Objective:
Answer these questions from the scenario planning abstract below.
(a) How many pages does the listing give for the note?
(b) For some decisions, scenario planning holds that thinking in multiple possible futures is more effective than relying on what?
(c) What do well-crafted scenarios create for designing strategies?

9 Pages Posted: 9 Jun 2009
This note reviews the purposes, methods, and uses of scenario planning for strategic decision making under uncertainty.
Scenario planning offers a way to have a group conversation about a decision whose success depends on an uncertain future. It operates on the principle that, for some decisions, thinking in terms of multiple possible futures, or scenarios, is more effective than relying on single-point forecasts of the future. Decisions influenced by multiple sources of uncertainty—where a high-consequence, low-probability event might significantly influence the outcome—are well suited for scenario planning. Well-crafted scenarios create a “wind tunnel” for designing strategies that are robust across the most important and most uncertain environmental variables and responsive enough to anticipate and adapt to the realization of future events.

Records provided:

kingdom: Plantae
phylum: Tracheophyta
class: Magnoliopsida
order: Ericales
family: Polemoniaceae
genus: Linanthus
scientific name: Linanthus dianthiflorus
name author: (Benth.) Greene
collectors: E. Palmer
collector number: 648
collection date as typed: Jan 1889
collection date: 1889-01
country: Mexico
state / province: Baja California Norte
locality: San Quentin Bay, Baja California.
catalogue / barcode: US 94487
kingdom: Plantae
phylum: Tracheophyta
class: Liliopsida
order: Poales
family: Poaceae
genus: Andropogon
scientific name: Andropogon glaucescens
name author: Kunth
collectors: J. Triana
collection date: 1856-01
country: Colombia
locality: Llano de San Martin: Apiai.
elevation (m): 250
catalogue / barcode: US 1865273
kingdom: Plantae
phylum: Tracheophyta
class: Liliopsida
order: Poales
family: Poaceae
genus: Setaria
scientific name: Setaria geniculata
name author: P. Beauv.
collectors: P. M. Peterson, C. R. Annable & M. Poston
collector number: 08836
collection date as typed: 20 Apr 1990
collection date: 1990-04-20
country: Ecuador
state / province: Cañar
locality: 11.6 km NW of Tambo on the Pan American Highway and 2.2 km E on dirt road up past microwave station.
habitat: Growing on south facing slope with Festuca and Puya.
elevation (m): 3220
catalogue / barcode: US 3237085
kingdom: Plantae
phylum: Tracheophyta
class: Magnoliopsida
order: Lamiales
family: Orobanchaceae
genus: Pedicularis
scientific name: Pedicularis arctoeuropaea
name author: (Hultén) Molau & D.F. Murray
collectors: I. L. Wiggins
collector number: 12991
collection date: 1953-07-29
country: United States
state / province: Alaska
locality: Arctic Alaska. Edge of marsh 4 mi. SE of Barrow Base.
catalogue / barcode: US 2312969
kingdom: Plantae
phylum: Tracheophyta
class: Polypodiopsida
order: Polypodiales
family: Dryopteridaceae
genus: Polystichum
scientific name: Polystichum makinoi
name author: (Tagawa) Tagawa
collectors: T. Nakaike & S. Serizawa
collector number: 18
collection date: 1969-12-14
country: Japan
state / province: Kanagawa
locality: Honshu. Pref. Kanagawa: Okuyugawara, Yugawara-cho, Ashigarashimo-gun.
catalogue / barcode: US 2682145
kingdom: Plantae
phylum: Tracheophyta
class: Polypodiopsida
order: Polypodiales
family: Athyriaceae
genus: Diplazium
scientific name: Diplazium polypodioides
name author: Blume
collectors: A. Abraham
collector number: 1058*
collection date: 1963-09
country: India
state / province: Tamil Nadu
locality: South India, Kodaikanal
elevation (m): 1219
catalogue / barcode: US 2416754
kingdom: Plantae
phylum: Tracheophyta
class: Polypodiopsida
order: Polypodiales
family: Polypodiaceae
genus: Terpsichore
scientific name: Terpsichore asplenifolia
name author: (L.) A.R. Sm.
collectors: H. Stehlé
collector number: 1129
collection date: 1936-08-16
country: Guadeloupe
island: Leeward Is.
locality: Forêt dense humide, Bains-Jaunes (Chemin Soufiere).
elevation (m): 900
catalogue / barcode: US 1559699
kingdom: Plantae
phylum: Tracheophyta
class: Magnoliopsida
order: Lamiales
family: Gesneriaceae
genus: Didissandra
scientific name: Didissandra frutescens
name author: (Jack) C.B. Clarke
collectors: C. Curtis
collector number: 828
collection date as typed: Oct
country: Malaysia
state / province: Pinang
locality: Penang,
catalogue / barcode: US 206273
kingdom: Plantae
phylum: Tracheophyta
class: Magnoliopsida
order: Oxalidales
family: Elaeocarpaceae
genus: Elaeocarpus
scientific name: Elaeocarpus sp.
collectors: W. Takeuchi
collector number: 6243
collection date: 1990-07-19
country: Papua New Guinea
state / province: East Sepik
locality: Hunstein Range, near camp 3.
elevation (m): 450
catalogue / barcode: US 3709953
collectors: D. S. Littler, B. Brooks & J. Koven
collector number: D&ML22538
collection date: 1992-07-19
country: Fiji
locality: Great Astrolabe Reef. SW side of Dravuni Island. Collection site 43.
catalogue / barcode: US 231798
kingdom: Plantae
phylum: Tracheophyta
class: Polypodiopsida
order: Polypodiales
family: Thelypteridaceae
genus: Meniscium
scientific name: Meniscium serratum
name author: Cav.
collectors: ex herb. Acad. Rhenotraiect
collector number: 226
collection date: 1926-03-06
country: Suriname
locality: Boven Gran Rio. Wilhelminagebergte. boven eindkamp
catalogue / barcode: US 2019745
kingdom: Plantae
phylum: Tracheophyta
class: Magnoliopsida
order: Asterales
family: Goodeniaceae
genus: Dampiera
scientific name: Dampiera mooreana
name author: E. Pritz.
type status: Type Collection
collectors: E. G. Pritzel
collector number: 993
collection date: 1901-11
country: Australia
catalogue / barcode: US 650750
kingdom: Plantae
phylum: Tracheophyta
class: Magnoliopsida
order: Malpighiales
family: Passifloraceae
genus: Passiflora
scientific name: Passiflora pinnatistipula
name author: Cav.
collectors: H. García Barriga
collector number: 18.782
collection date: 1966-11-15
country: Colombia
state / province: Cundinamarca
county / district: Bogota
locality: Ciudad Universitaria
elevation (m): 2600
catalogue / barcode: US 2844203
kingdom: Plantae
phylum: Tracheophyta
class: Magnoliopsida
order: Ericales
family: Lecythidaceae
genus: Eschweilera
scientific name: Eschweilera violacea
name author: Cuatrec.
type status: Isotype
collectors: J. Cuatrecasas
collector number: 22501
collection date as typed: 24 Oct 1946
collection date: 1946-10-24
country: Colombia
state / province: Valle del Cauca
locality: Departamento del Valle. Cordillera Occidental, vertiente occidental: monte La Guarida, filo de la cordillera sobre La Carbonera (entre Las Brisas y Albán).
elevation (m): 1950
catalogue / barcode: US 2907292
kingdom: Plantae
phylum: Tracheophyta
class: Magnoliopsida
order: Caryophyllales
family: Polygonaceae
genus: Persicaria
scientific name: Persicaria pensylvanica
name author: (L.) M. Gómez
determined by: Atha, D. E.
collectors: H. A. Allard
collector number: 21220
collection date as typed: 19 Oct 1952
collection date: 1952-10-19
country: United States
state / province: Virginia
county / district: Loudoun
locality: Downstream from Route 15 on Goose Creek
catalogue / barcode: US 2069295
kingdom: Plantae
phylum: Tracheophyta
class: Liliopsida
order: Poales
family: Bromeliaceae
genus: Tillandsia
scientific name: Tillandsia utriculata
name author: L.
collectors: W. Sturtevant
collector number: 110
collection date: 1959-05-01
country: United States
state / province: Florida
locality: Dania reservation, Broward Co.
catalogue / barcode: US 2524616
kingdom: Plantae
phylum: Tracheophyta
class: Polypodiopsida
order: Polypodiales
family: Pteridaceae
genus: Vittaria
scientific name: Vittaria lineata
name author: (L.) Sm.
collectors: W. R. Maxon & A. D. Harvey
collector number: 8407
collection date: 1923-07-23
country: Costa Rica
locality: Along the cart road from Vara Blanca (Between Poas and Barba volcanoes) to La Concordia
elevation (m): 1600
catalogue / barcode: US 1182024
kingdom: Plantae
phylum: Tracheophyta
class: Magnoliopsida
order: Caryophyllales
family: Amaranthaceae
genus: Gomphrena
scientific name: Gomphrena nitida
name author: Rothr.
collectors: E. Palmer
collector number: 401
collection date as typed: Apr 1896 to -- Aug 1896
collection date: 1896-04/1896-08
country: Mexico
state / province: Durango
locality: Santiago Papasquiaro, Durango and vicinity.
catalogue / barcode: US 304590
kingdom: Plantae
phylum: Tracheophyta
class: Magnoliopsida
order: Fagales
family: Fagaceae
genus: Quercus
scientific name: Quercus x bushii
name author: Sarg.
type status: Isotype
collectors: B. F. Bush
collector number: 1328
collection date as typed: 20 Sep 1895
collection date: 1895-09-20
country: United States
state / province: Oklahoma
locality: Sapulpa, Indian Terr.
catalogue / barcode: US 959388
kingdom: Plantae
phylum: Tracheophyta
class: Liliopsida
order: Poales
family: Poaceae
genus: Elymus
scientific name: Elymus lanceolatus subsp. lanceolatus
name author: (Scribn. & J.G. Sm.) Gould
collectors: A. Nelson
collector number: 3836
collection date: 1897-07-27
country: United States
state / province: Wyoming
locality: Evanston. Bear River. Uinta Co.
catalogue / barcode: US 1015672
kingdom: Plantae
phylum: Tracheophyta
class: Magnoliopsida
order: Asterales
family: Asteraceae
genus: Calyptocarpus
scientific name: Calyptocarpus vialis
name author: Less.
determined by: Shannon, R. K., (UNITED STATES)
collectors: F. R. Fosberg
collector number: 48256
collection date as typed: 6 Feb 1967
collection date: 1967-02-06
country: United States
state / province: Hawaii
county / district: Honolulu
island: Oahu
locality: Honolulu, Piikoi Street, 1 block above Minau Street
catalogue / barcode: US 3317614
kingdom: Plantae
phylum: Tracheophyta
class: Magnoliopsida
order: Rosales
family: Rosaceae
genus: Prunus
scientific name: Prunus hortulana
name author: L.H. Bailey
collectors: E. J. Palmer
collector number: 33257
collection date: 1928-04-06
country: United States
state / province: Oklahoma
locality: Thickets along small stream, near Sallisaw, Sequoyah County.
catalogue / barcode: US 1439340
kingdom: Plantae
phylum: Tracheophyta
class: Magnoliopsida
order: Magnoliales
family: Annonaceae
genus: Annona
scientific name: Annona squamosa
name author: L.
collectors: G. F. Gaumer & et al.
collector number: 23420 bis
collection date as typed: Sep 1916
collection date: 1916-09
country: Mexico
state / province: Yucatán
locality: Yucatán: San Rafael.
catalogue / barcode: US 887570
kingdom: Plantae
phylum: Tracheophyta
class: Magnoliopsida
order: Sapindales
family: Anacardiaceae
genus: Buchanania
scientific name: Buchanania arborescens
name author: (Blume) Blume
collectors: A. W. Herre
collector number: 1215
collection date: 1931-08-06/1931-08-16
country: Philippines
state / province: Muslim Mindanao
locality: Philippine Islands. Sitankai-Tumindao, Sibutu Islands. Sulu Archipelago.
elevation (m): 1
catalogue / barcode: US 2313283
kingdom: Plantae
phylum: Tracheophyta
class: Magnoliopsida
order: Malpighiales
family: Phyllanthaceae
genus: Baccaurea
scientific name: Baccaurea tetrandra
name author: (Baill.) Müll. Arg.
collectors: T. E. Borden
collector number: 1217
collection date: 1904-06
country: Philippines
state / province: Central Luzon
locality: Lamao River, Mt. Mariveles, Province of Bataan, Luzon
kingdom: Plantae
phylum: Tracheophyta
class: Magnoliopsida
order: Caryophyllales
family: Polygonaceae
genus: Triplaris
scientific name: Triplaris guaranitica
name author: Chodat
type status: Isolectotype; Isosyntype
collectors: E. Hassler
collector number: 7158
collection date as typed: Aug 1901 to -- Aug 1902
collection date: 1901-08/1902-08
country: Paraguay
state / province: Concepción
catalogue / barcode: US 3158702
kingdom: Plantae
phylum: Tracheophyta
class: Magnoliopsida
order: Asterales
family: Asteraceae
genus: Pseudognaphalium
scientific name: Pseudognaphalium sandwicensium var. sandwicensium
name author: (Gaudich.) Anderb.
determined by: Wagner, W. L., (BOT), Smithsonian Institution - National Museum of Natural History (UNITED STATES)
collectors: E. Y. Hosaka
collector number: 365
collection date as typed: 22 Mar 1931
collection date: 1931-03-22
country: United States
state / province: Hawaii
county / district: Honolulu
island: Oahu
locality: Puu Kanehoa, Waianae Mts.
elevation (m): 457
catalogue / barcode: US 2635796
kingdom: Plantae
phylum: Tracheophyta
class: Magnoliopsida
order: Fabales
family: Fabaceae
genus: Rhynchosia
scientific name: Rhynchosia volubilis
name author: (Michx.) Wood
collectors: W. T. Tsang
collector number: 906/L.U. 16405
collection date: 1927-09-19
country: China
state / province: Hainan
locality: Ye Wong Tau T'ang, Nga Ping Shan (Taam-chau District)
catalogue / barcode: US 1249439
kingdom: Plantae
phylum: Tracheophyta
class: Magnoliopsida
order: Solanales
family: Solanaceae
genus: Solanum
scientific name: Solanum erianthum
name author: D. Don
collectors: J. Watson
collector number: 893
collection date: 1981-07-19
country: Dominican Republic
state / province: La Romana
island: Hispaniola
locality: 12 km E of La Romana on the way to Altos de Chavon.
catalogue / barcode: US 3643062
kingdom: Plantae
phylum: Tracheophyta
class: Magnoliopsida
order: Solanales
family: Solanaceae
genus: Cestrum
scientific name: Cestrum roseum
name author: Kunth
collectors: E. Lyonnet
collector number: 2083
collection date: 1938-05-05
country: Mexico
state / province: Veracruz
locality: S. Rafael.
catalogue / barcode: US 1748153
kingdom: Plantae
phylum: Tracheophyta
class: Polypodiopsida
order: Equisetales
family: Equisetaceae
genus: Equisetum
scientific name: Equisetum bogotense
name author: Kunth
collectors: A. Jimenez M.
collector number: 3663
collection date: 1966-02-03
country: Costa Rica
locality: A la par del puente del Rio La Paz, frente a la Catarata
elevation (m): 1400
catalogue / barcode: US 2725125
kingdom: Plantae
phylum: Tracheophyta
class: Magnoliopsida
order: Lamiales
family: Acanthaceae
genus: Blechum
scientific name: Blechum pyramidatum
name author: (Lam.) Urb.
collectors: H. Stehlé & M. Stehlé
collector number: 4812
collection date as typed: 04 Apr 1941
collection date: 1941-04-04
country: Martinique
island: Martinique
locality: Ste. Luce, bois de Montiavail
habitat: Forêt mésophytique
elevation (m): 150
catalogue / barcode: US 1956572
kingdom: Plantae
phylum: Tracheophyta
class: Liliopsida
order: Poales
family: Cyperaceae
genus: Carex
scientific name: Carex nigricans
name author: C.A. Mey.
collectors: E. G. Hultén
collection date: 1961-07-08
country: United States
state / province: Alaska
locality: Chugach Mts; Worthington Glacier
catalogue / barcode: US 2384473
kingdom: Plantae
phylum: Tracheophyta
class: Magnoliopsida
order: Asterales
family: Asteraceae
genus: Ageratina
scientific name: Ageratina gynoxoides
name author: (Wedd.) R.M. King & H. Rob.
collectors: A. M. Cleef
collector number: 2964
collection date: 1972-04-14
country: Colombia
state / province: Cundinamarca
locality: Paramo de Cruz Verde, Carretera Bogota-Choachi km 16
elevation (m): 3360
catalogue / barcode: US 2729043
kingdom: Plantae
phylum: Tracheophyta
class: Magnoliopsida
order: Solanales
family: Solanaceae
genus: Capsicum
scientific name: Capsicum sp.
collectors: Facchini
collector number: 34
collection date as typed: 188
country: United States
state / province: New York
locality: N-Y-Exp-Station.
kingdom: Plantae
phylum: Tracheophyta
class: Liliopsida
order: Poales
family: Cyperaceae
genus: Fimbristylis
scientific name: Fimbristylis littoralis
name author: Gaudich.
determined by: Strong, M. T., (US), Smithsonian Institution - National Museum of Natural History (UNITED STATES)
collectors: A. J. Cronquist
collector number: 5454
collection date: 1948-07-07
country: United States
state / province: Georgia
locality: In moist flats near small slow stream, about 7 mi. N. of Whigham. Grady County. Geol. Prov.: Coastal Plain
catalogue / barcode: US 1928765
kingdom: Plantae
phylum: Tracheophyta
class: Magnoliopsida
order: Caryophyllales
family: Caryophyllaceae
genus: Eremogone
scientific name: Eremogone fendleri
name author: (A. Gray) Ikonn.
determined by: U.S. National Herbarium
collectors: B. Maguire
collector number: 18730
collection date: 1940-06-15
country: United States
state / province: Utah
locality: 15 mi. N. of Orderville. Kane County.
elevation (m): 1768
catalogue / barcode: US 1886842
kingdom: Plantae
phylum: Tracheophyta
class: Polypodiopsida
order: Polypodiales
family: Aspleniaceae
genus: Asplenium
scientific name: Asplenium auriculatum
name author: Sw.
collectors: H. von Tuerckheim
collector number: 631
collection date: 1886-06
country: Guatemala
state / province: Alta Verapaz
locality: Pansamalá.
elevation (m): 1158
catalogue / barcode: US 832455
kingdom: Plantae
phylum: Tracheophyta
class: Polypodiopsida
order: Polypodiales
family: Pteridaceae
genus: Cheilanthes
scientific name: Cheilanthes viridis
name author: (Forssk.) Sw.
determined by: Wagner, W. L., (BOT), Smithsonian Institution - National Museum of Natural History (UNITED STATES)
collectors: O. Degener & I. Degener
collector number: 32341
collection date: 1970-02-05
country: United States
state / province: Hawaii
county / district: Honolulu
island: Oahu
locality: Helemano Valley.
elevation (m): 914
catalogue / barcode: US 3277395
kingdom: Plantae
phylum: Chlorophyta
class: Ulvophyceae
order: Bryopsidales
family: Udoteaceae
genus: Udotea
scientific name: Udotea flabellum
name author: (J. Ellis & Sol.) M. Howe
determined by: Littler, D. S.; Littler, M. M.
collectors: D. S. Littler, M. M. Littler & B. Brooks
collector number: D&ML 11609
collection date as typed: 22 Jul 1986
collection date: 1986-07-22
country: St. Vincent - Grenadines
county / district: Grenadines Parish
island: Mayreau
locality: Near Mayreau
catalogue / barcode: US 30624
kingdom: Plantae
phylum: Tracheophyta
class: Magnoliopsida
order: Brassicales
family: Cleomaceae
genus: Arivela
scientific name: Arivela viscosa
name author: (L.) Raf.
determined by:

Correct response:
(a) 9 pages.
(b) Single-point forecasts of the future.
(c) A "wind tunnel."